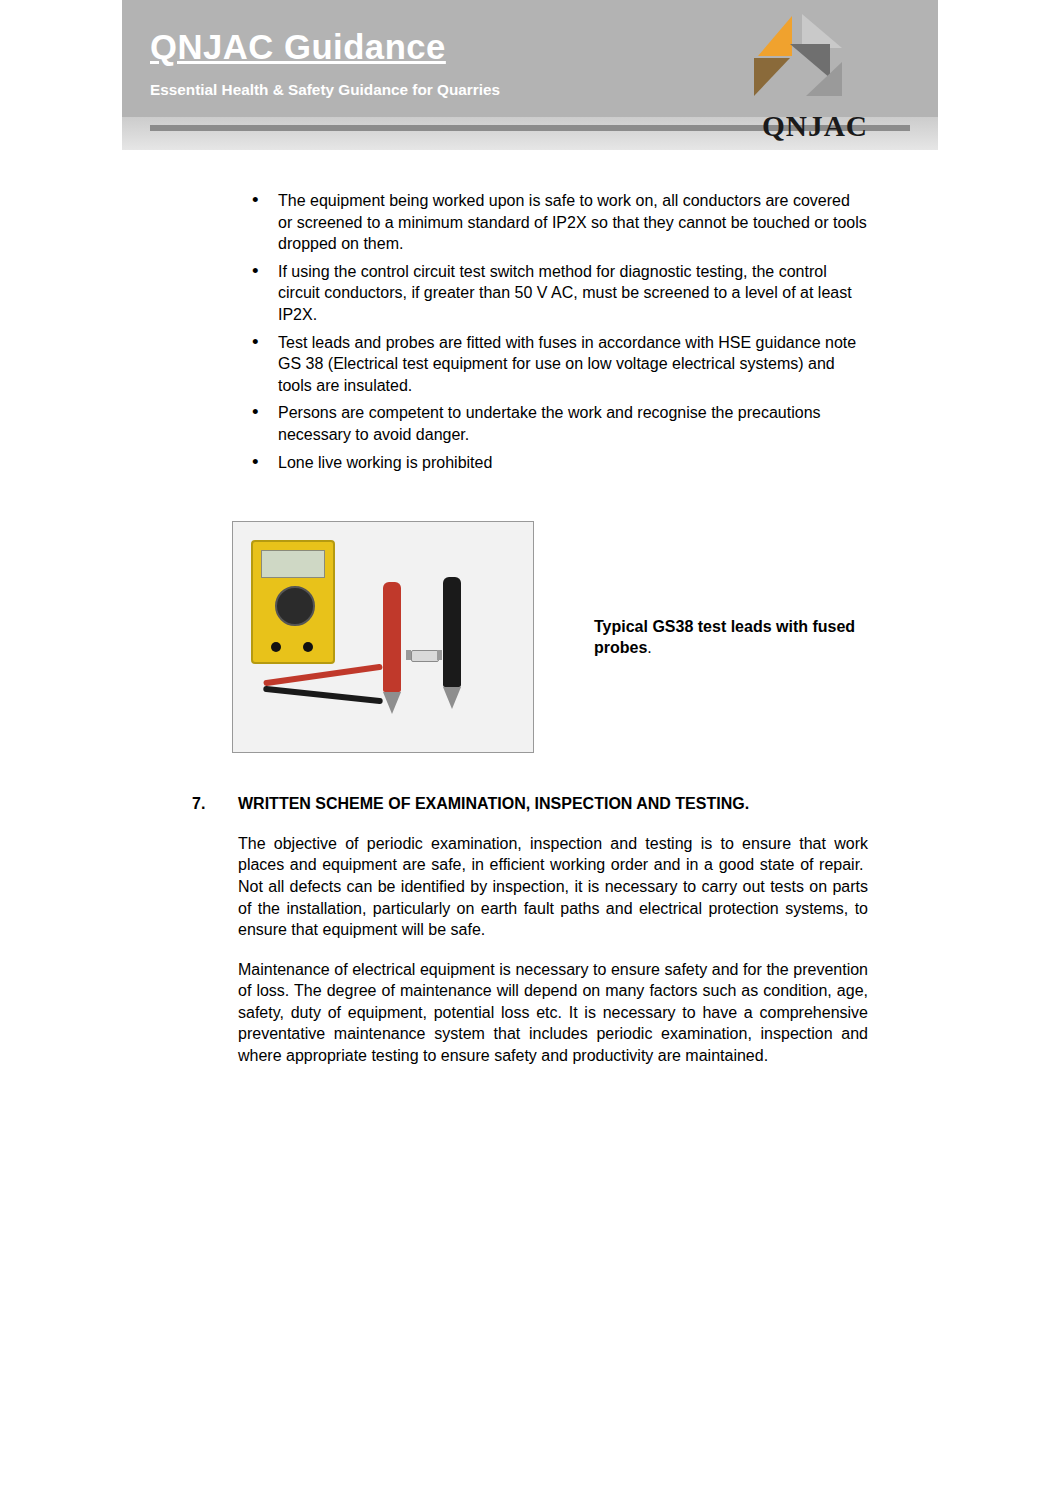QNJAC
QNJAC Guidance
Essential Health & Safety Guidance for Quarries
The equipment being worked upon is safe to work on, all conductors are covered or screened to a minimum standard of IP2X so that they cannot be touched or tools dropped on them.
If using the control circuit test switch method for diagnostic testing, the control circuit conductors, if greater than 50 V AC, must be screened to a level of at least IP2X.
Test leads and probes are fitted with fuses in accordance with HSE guidance note GS 38 (Electrical test equipment for use on low voltage electrical systems) and tools are insulated.
Persons are competent to undertake the work and recognise the precautions necessary to avoid danger.
Lone live working is prohibited
Typical GS38 test leads with fused probes.
7.
WRITTEN SCHEME OF EXAMINATION, INSPECTION AND TESTING.
The objective of periodic examination, inspection and testing is to ensure that work places and equipment are safe, in efficient working order and in a good state of repair. Not all defects can be identified by inspection, it is necessary to carry out tests on parts of the installation, particularly on earth fault paths and electrical protection systems, to ensure that equipment will be safe.
Maintenance of electrical equipment is necessary to ensure safety and for the prevention of loss. The degree of maintenance will depend on many factors such as condition, age, safety, duty of equipment, potential loss etc. It is necessary to have a comprehensive preventative maintenance system that includes periodic examination, inspection and where appropriate testing to ensure safety and productivity are maintained.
+++
WHAT YOU HAVE TO DO
If a picture appears in the data, omit it; transcribe all the rest exactly.

REPLY
QNJAC
QNJAC Guidance
Essential Health & Safety Guidance for Quarries
The equipment being worked upon is safe to work on, all conductors are covered or screened to a minimum standard of IP2X so that they cannot be touched or tools dropped on them.
If using the control circuit test switch method for diagnostic testing, the control circuit conductors, if greater than 50 V AC, must be screened to a level of at least IP2X.
Test leads and probes are fitted with fuses in accordance with HSE guidance note GS 38 (Electrical test equipment for use on low voltage electrical systems) and tools are insulated.
Persons are competent to undertake the work and recognise the precautions necessary to avoid danger.
Lone live working is prohibited
Typical GS38 test leads with fused probes.
7.
WRITTEN SCHEME OF EXAMINATION, INSPECTION AND TESTING.
The objective of periodic examination, inspection and testing is to ensure that work places and equipment are safe, in efficient working order and in a good state of repair. Not all defects can be identified by inspection, it is necessary to carry out tests on parts of the installation, particularly on earth fault paths and electrical protection systems, to ensure that equipment will be safe.
Maintenance of electrical equipment is necessary to ensure safety and for the prevention of loss. The degree of maintenance will depend on many factors such as condition, age, safety, duty of equipment, potential loss etc. It is necessary to have a comprehensive preventative maintenance system that includes periodic examination, inspection and where appropriate testing to ensure safety and productivity are maintained.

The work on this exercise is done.